A survey for the Sud Ouest newspaper published on Sunday found that just over two-thirds (68 percent) of those questioned said they are feeling the effects of the current economic slowdown.
Just under one-third (30 percent) said they were feeling the effects “a lot,” a big increase on the 20 percent who gave the same answer when the survey was last conducted in September 2010.
More pain could be on the cards when the government spells out its plans for further budget tightening on Monday.
In a warning of what was to come, the prime minister said in a speech on Saturday that the new budget would be “one of the most rigorous since 1945.”
Analysts expect savings of up to €8 billion ($11 billion) in an attempt to bring France’s public deficit down to 4.5 percent of GDP from 5.7 percent this year.

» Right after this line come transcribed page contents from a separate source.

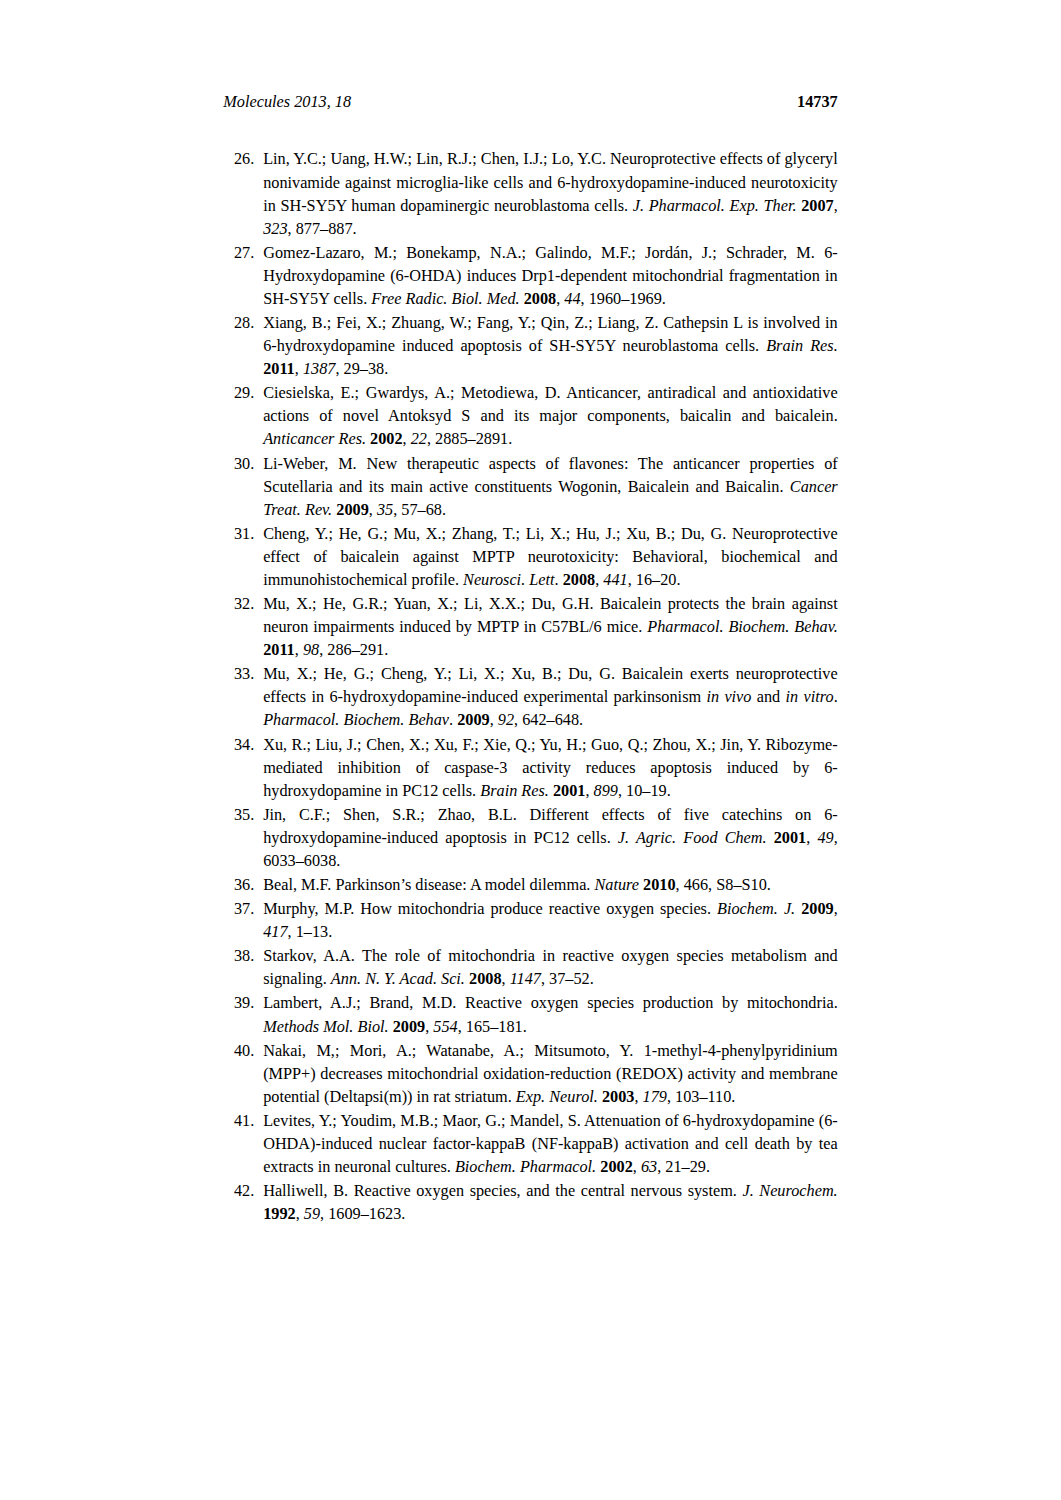Molecules 2013, 18 14737
26. Lin, Y.C.; Uang, H.W.; Lin, R.J.; Chen, I.J.; Lo, Y.C. Neuroprotective effects of glyceryl nonivamide against microglia-like cells and 6-hydroxydopamine-induced neurotoxicity in SH-SY5Y human dopaminergic neuroblastoma cells. J. Pharmacol. Exp. Ther. 2007, 323, 877–887.
27. Gomez-Lazaro, M.; Bonekamp, N.A.; Galindo, M.F.; Jordán, J.; Schrader, M. 6-Hydroxydopamine (6-OHDA) induces Drp1-dependent mitochondrial fragmentation in SH-SY5Y cells. Free Radic. Biol. Med. 2008, 44, 1960–1969.
28. Xiang, B.; Fei, X.; Zhuang, W.; Fang, Y.; Qin, Z.; Liang, Z. Cathepsin L is involved in 6-hydroxydopamine induced apoptosis of SH-SY5Y neuroblastoma cells. Brain Res. 2011, 1387, 29–38.
29. Ciesielska, E.; Gwardys, A.; Metodiewa, D. Anticancer, antiradical and antioxidative actions of novel Antoksyd S and its major components, baicalin and baicalein. Anticancer Res. 2002, 22, 2885–2891.
30. Li-Weber, M. New therapeutic aspects of flavones: The anticancer properties of Scutellaria and its main active constituents Wogonin, Baicalein and Baicalin. Cancer Treat. Rev. 2009, 35, 57–68.
31. Cheng, Y.; He, G.; Mu, X.; Zhang, T.; Li, X.; Hu, J.; Xu, B.; Du, G. Neuroprotective effect of baicalein against MPTP neurotoxicity: Behavioral, biochemical and immunohistochemical profile. Neurosci. Lett. 2008, 441, 16–20.
32. Mu, X.; He, G.R.; Yuan, X.; Li, X.X.; Du, G.H. Baicalein protects the brain against neuron impairments induced by MPTP in C57BL/6 mice. Pharmacol. Biochem. Behav. 2011, 98, 286–291.
33. Mu, X.; He, G.; Cheng, Y.; Li, X.; Xu, B.; Du, G. Baicalein exerts neuroprotective effects in 6-hydroxydopamine-induced experimental parkinsonism in vivo and in vitro. Pharmacol. Biochem. Behav. 2009, 92, 642–648.
34. Xu, R.; Liu, J.; Chen, X.; Xu, F.; Xie, Q.; Yu, H.; Guo, Q.; Zhou, X.; Jin, Y. Ribozyme-mediated inhibition of caspase-3 activity reduces apoptosis induced by 6-hydroxydopamine in PC12 cells. Brain Res. 2001, 899, 10–19.
35. Jin, C.F.; Shen, S.R.; Zhao, B.L. Different effects of five catechins on 6-hydroxydopamine-induced apoptosis in PC12 cells. J. Agric. Food Chem. 2001, 49, 6033–6038.
36. Beal, M.F. Parkinson’s disease: A model dilemma. Nature 2010, 466, S8–S10.
37. Murphy, M.P. How mitochondria produce reactive oxygen species. Biochem. J. 2009, 417, 1–13.
38. Starkov, A.A. The role of mitochondria in reactive oxygen species metabolism and signaling. Ann. N. Y. Acad. Sci. 2008, 1147, 37–52.
39. Lambert, A.J.; Brand, M.D. Reactive oxygen species production by mitochondria. Methods Mol. Biol. 2009, 554, 165–181.
40. Nakai, M,; Mori, A.; Watanabe, A.; Mitsumoto, Y. 1-methyl-4-phenylpyridinium (MPP+) decreases mitochondrial oxidation-reduction (REDOX) activity and membrane potential (Deltapsi(m)) in rat striatum. Exp. Neurol. 2003, 179, 103–110.
41. Levites, Y.; Youdim, M.B.; Maor, G.; Mandel, S. Attenuation of 6-hydroxydopamine (6-OHDA)-induced nuclear factor-kappaB (NF-kappaB) activation and cell death by tea extracts in neuronal cultures. Biochem. Pharmacol. 2002, 63, 21–29.
42. Halliwell, B. Reactive oxygen species, and the central nervous system. J. Neurochem. 1992, 59, 1609–1623.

President Sarkozy is keen to protect France’s AAA rating, which has been the focus of speculation in recent months.
In October, ratings agency Moody’s warned that the “deterioration in debt metrics and the potential for further liabilities” were “exerting pressure on the stable outlook” of the AAA rating.
The agency said the country would have to show “visible progress in achieving the targeted sustainability improvements” in its debt ratios.
In an interview with Sunday’s Journal du Dimanche, the Bank of France governor Christian Noyer said that France could preserve the coveted rating if it “breaks with the culture of deficits.”
The prime minister is expected to announce the latest budget squeeze at midday on Monday and will appear on one of the main television evening news programmes at 8pm to explain the measures.